## [WHAT YOU SHOULD DO]
In the entries below, count the lines that hold the string "wrist" and state only that count.

## [SUPPLIED RECORDS]
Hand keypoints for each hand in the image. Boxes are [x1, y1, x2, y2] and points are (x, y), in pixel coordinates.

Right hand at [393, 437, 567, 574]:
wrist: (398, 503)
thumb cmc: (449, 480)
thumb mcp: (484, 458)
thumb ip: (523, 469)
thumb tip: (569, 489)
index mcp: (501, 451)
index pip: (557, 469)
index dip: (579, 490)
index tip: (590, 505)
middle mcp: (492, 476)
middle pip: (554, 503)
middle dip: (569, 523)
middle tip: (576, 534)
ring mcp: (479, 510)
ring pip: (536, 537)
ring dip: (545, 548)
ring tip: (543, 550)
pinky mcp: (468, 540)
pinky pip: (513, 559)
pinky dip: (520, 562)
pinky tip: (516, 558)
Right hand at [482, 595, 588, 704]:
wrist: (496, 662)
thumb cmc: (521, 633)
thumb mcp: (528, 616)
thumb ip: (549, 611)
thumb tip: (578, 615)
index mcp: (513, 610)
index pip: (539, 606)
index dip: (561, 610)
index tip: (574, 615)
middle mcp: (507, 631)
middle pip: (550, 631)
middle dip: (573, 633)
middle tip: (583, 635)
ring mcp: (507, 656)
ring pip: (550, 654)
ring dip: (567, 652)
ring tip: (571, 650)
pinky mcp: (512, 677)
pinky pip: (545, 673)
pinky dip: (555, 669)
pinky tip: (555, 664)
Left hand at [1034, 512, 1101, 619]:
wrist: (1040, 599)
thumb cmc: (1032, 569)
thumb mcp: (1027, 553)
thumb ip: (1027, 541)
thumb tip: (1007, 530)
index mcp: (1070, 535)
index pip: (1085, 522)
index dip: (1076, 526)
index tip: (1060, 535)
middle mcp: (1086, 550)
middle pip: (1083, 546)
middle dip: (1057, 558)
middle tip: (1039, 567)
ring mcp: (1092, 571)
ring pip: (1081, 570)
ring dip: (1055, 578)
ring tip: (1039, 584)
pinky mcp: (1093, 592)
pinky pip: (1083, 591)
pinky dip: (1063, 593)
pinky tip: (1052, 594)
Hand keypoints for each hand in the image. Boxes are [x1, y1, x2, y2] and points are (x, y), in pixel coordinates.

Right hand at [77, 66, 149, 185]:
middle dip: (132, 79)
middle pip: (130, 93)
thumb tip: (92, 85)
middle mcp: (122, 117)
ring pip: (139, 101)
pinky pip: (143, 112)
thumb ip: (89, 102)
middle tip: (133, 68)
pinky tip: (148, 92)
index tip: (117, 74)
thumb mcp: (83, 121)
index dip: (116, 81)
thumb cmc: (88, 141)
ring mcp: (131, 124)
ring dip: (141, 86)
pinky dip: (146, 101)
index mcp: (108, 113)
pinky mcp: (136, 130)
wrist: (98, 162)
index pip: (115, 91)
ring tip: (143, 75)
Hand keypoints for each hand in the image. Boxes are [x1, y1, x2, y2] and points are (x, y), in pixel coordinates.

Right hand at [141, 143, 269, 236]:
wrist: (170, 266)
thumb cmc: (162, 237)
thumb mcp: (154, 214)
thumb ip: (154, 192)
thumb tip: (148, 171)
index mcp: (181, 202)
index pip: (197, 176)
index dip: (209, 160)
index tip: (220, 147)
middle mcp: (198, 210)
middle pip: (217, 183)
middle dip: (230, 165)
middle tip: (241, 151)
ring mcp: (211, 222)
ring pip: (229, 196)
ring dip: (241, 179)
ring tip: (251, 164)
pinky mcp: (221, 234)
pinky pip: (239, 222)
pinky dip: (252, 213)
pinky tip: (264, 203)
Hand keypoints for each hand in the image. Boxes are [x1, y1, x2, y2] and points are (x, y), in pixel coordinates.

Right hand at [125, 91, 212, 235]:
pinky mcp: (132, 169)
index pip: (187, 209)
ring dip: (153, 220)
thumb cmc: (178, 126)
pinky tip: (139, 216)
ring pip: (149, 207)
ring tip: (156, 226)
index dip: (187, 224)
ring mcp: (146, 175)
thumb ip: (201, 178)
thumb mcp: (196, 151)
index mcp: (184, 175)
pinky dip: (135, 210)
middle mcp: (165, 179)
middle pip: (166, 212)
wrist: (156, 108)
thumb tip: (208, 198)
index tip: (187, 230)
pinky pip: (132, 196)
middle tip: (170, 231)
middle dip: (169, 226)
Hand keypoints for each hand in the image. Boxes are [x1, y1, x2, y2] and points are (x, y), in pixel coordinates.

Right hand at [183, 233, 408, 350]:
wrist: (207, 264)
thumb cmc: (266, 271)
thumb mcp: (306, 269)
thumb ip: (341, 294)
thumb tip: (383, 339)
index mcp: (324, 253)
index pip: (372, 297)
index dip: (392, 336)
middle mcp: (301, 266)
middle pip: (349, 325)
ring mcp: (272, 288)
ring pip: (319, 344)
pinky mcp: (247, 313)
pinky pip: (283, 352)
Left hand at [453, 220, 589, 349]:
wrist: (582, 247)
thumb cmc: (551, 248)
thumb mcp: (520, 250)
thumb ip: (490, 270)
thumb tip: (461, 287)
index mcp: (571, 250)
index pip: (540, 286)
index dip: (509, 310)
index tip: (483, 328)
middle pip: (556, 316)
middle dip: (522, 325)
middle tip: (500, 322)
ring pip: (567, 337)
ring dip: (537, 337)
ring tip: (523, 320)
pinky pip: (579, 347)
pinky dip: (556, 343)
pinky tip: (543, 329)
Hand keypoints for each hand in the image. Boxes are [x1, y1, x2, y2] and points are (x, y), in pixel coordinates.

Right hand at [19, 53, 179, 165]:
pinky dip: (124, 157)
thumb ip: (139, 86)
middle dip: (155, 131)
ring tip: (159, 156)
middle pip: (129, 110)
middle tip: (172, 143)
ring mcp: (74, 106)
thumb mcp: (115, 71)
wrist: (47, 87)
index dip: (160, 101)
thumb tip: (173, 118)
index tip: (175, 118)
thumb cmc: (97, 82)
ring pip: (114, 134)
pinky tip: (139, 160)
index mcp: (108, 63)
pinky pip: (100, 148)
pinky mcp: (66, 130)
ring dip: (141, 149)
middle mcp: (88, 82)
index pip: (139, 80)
--
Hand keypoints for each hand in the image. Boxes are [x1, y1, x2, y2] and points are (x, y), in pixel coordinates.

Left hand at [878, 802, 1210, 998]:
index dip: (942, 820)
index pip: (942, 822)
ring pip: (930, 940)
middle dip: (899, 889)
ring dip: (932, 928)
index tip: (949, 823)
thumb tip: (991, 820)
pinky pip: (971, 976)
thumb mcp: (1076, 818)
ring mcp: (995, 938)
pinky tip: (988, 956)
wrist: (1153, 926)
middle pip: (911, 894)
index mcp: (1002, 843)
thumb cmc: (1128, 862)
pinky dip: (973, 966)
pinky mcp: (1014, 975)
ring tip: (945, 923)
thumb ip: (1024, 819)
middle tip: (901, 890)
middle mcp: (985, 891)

## [RESULT OF THE TASK]
10